Il contesto potrebbe sembrare sorprendente, ma quando entra la batteria, con quel fill brusco e lo shuffle pieno di stile, non c’è dubbio su chi ci sia dietro le pelli. La straordinaria performance di Baker completa perfettamente il suono del brano dei PiL. «Lydon aveva fondato una band di ragazzini in California. E io volevo avere un gruppo heavy, quindi ho invitato Tony Williams, Ginger Baker e Steve Vai», ha detto il produttore dell’album Bill Laswell, in cabina di comando anche per alcuni album solisti di Baker dell’epoca (non perdetevi il desert blues di Time Be Time). «Abbiamo licenziato la band di John, e per qualche giorno la discussione si è trasferita in alcuni bar. Quando si sono calmate le acque abbiamo registrato un classico, un album insolito per l’epoca».
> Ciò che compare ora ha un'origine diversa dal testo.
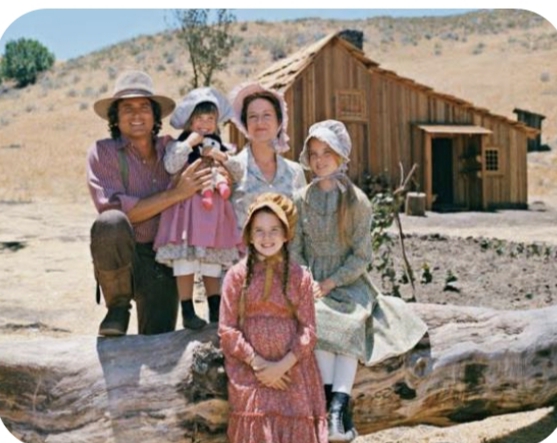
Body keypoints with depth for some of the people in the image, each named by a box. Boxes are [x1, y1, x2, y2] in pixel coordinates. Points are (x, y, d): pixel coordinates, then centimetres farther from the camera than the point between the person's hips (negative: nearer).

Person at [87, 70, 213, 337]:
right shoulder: (103, 152, -5)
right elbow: (117, 210, -17)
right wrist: (175, 194, -19)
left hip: (162, 264, 3)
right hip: (119, 261, -2)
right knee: (110, 222, -33)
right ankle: (118, 308, -12)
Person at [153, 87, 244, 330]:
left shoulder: (220, 147, 16)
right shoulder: (180, 145, 1)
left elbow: (239, 174, 11)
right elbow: (171, 165, -18)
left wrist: (223, 158, -4)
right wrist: (190, 142, -13)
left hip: (214, 212, 4)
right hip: (187, 211, -4)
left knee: (213, 265, 10)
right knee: (186, 264, -7)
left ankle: (216, 311, 17)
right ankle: (187, 312, -1)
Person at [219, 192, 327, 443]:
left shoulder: (300, 276, 4)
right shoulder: (237, 275, 2)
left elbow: (308, 330, 1)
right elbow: (227, 330, -2)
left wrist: (282, 365, -12)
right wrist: (258, 364, -11)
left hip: (292, 369, 1)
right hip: (249, 369, -1)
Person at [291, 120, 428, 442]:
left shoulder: (357, 201, 1)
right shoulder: (302, 200, 6)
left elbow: (362, 255, -3)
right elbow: (295, 250, 4)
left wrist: (332, 282, -14)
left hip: (348, 280, -1)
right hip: (311, 280, 1)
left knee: (351, 322, -30)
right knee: (319, 320, -30)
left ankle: (339, 404, -34)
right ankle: (333, 398, -31)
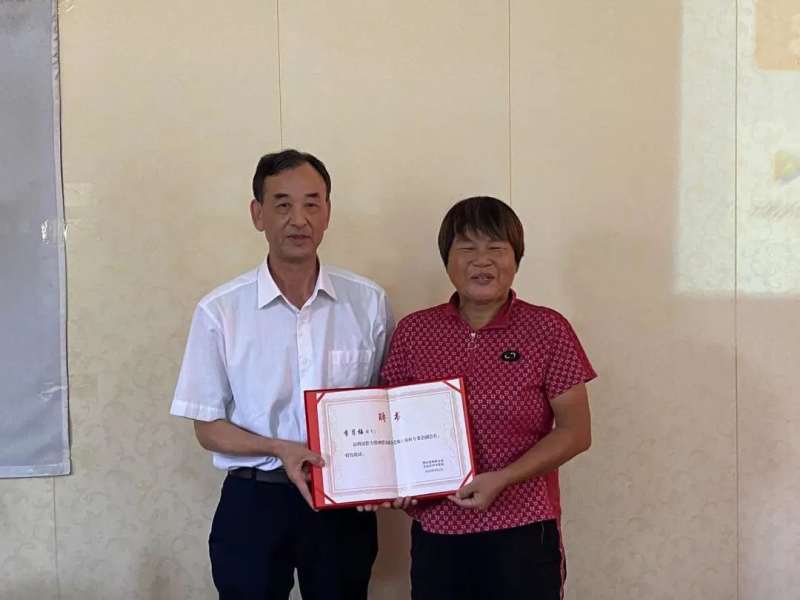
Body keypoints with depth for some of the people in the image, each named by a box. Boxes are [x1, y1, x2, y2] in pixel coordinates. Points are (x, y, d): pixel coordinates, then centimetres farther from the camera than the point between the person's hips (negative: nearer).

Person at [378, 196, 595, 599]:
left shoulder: (548, 330, -5)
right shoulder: (413, 331, 2)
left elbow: (575, 432, -5)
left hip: (523, 534, -2)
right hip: (436, 533, 3)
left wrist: (503, 479, -16)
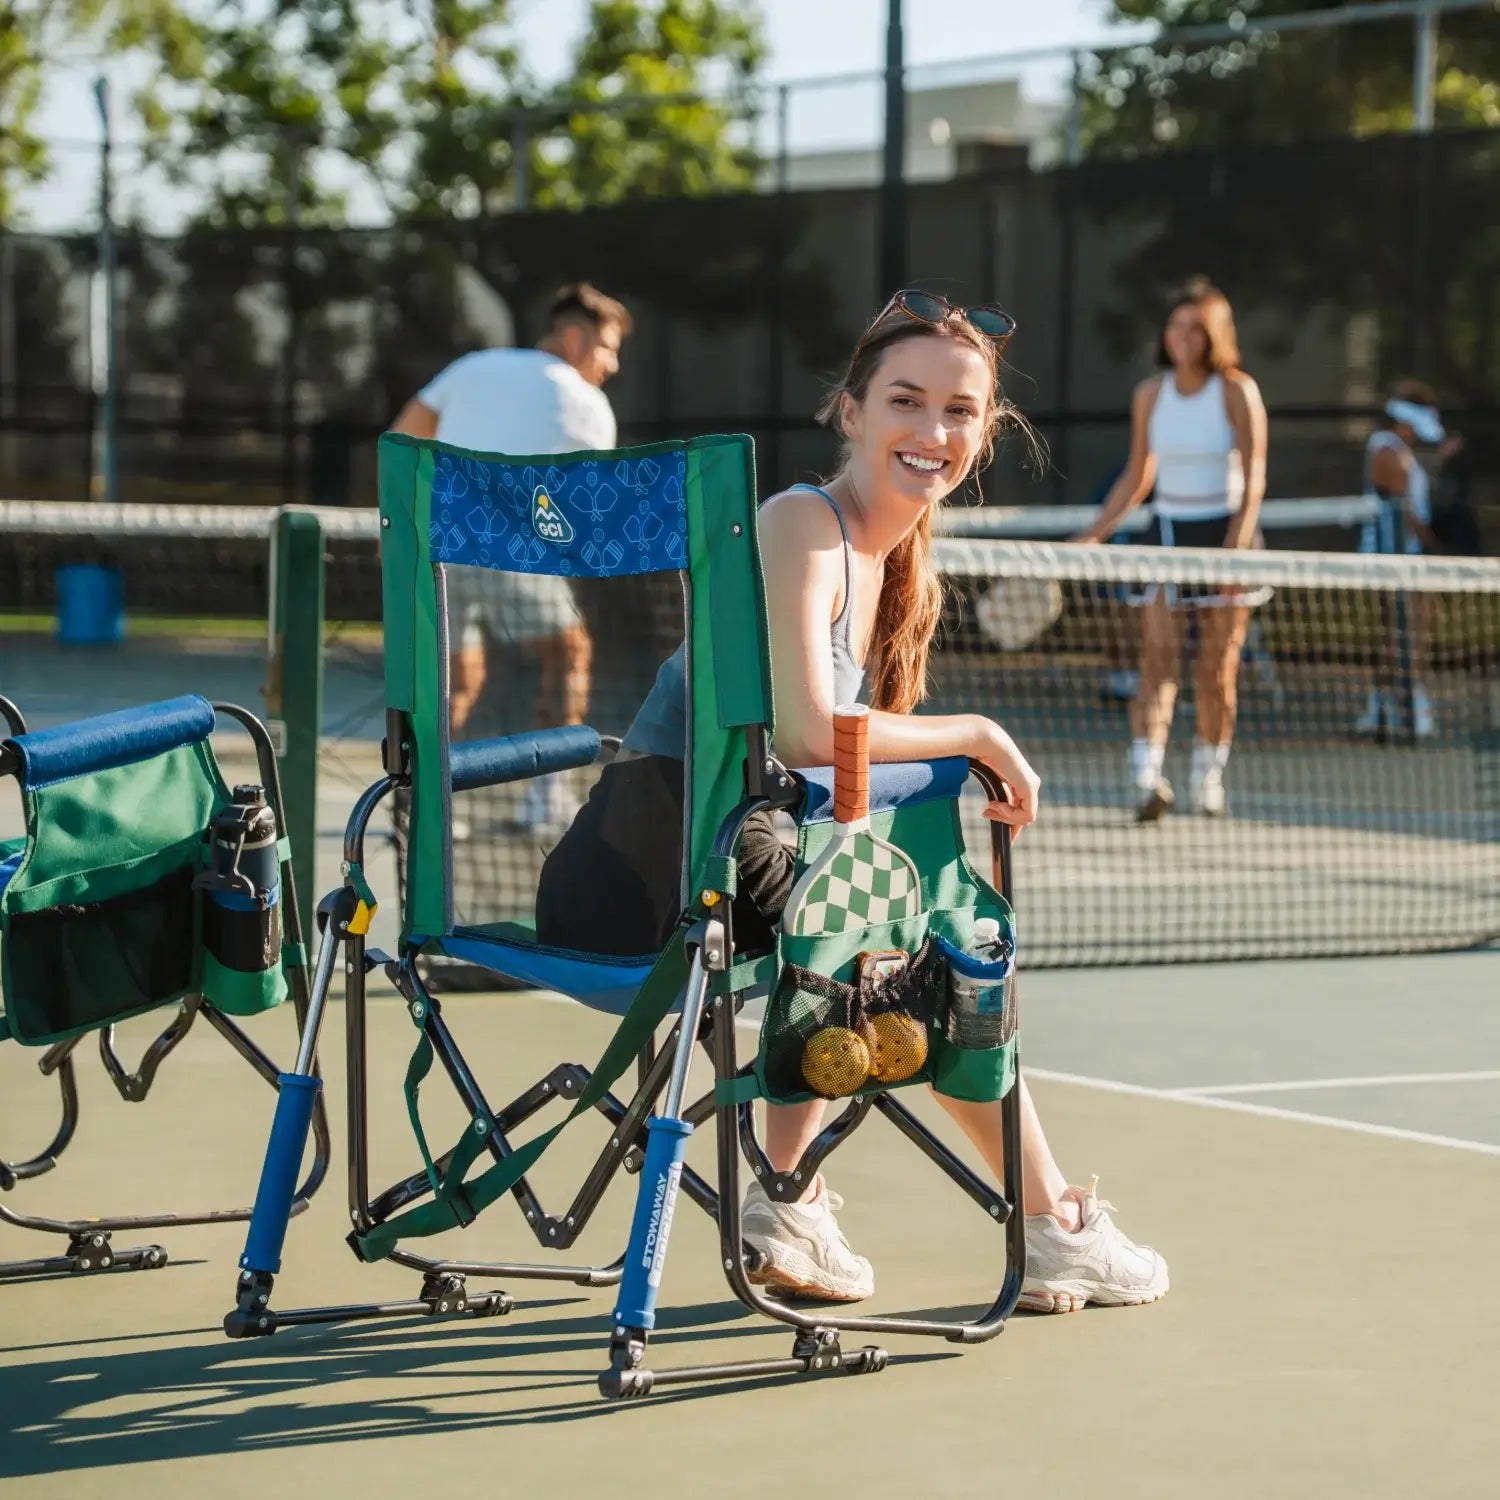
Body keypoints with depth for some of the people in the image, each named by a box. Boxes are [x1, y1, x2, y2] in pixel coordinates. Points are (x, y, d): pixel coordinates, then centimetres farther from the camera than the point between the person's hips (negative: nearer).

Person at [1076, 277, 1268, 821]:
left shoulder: (1237, 392, -5)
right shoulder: (1150, 395, 5)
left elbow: (1254, 477, -9)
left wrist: (1238, 543, -21)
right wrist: (1090, 536, 8)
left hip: (1224, 530, -2)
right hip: (1167, 530, 2)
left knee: (1217, 669, 2)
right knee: (1157, 655, -13)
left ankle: (1208, 776, 17)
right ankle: (1147, 779, -26)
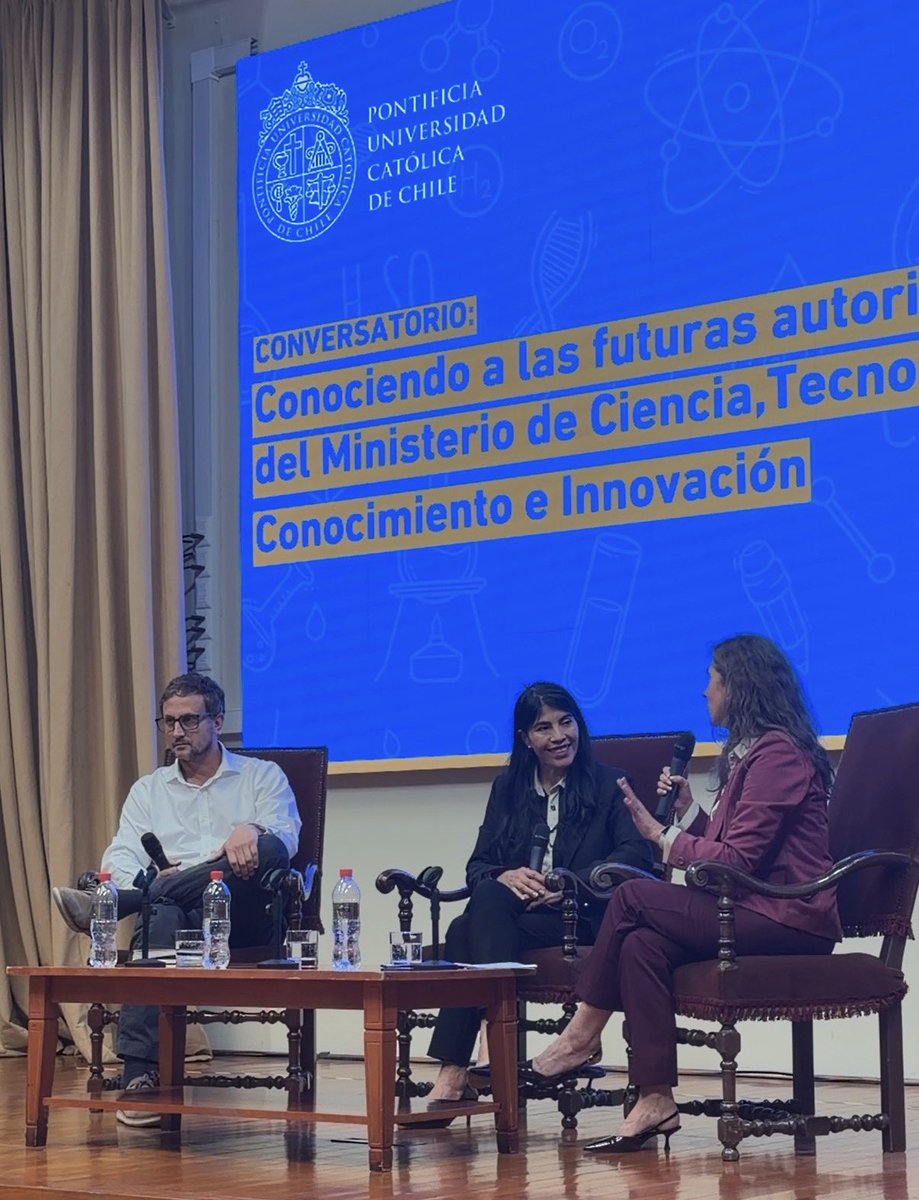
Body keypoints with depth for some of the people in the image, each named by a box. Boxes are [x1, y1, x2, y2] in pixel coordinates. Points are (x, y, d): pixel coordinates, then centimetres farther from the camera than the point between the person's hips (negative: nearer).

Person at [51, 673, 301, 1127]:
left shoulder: (262, 776, 17)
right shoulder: (148, 790, 25)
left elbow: (285, 837, -1)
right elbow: (120, 858, 11)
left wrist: (252, 830, -26)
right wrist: (148, 880, -13)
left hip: (245, 917, -1)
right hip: (178, 910, 1)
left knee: (267, 848, -35)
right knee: (163, 918, -39)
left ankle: (109, 904, -39)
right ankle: (140, 1074, -47)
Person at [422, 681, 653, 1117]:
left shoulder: (608, 785, 10)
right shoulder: (507, 788, 21)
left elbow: (637, 853, -6)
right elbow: (477, 867, 13)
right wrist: (505, 877, -12)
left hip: (580, 916, -4)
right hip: (511, 912, 4)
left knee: (466, 933, -32)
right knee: (477, 913, -34)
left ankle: (454, 1075, -39)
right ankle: (453, 1075, -39)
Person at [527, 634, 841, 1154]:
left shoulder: (777, 752, -11)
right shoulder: (751, 752, 22)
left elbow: (737, 858, -17)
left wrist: (663, 837, -6)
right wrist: (688, 810, 9)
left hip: (787, 917, -9)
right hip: (757, 910, 9)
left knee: (633, 897, -14)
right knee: (642, 945, -12)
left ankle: (584, 1033, 0)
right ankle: (656, 1102, -18)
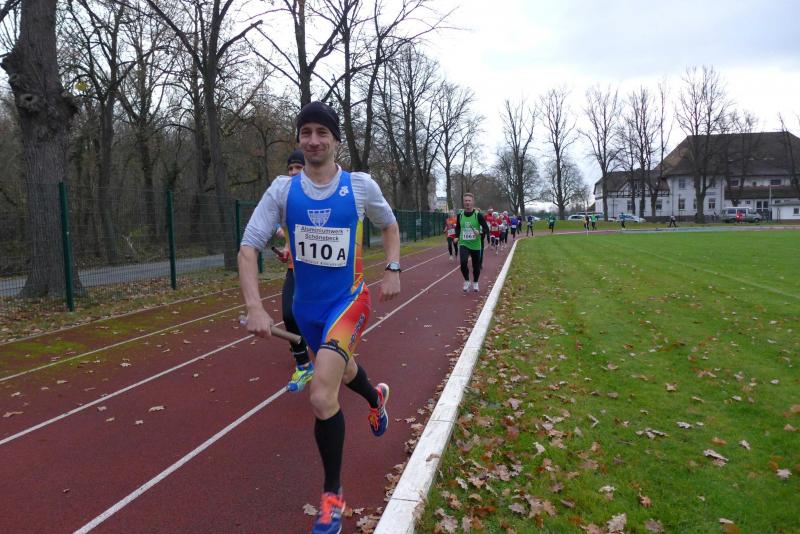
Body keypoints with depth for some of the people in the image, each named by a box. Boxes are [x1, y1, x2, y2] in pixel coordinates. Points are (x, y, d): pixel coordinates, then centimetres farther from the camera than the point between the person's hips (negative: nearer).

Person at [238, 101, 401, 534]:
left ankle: (332, 496, 3)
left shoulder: (361, 185, -9)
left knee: (322, 398, -20)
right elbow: (248, 247, -10)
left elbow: (390, 226, 10)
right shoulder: (283, 188, -7)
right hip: (305, 305, 4)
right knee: (341, 369, 27)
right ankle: (376, 397, 66)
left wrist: (393, 270, -4)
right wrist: (255, 307, -22)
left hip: (348, 300, -3)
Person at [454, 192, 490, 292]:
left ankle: (475, 282, 37)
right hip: (463, 244, 1)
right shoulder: (460, 215, 1)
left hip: (475, 245, -1)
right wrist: (457, 236, 3)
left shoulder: (478, 215, -9)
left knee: (476, 265, 10)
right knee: (463, 262, -21)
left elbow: (486, 229, -7)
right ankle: (466, 281, 3)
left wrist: (480, 232, -27)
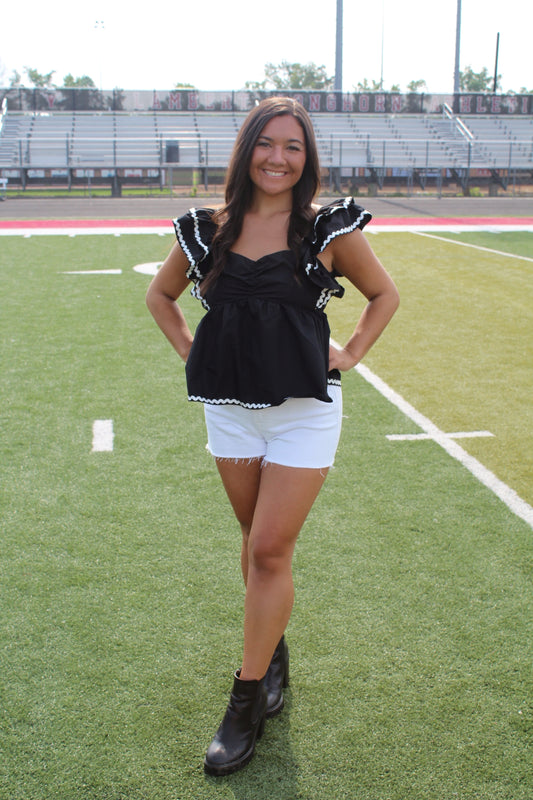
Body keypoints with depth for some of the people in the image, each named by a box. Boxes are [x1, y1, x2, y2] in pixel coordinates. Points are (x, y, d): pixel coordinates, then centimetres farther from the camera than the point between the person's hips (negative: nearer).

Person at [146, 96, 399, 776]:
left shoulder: (330, 228, -4)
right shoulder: (206, 229, 2)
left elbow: (384, 294, 11)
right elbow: (161, 295, 18)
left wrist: (350, 354, 0)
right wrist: (191, 352, 7)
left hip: (305, 407, -3)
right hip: (229, 407, 3)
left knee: (270, 549, -4)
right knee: (257, 542, 15)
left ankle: (246, 705, 9)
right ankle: (272, 653, 37)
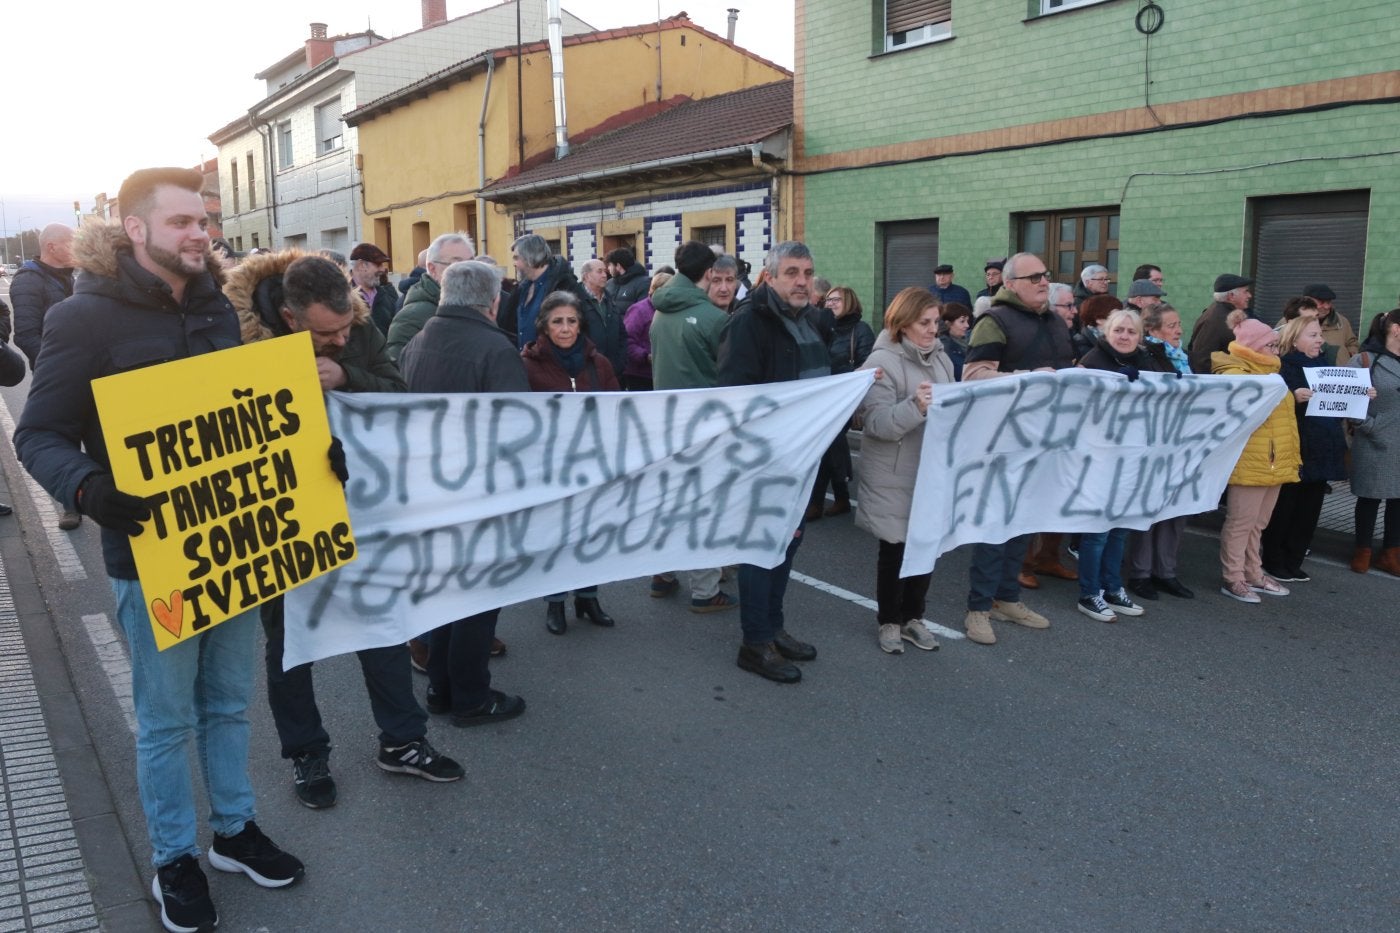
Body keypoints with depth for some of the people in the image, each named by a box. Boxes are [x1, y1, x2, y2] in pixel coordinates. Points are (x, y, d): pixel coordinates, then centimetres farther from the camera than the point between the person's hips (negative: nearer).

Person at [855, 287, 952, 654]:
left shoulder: (941, 358, 7)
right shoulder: (882, 362, -14)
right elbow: (878, 423, -23)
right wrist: (916, 407, -36)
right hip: (894, 477, -6)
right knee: (895, 548, 6)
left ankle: (913, 617, 29)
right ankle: (888, 621, 23)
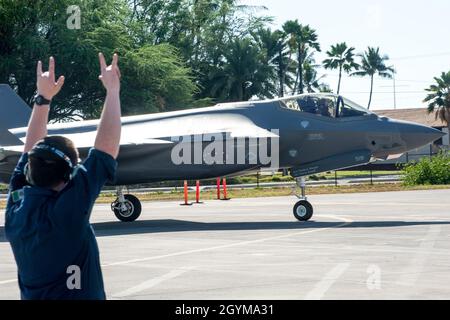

”Do What You Like” Blind Faith (1969)

Baker ha orgogliosamente esibito le sue influenze jazz per tutta la vita, ma ha registrato il suo primo album del genere solo quando aveva già 50 anni. Per farlo scelse i collaboratori perfetti: il chitarrista Bill Frisell e il bassista Charlie Haden, due maestri dell’improvvisazione che condividevano con Baker l’amore per i ritmi spontanei e le trame sonore più primitive. I brani più forti di Going Back Home, come il folk di Rambler – scritta da Frisell ed esaltata dal sublime shuffle di Baker –, mostrano un intreccio tra i generi unico. Non è rock, jazz o Americana, ma ha un po’ di tutte e tre le cose. È difficile immaginare un altro batterista capace di sentirsi a suo agio in una musica così indefinita. Baker, invece, farà sporadiche incursioni nel jazz per il resto della vita (soprattutto nel recente Why?), dando il suo contributo al genere che l’ha così influenzato nel suo percorso musicale. «Puoi far suonare lo stesso pezzo a 100 batteristi, ma sta sicuro che Ginger avrebbe comunque trovato qualcosa di nuovo», ha detto Frisell.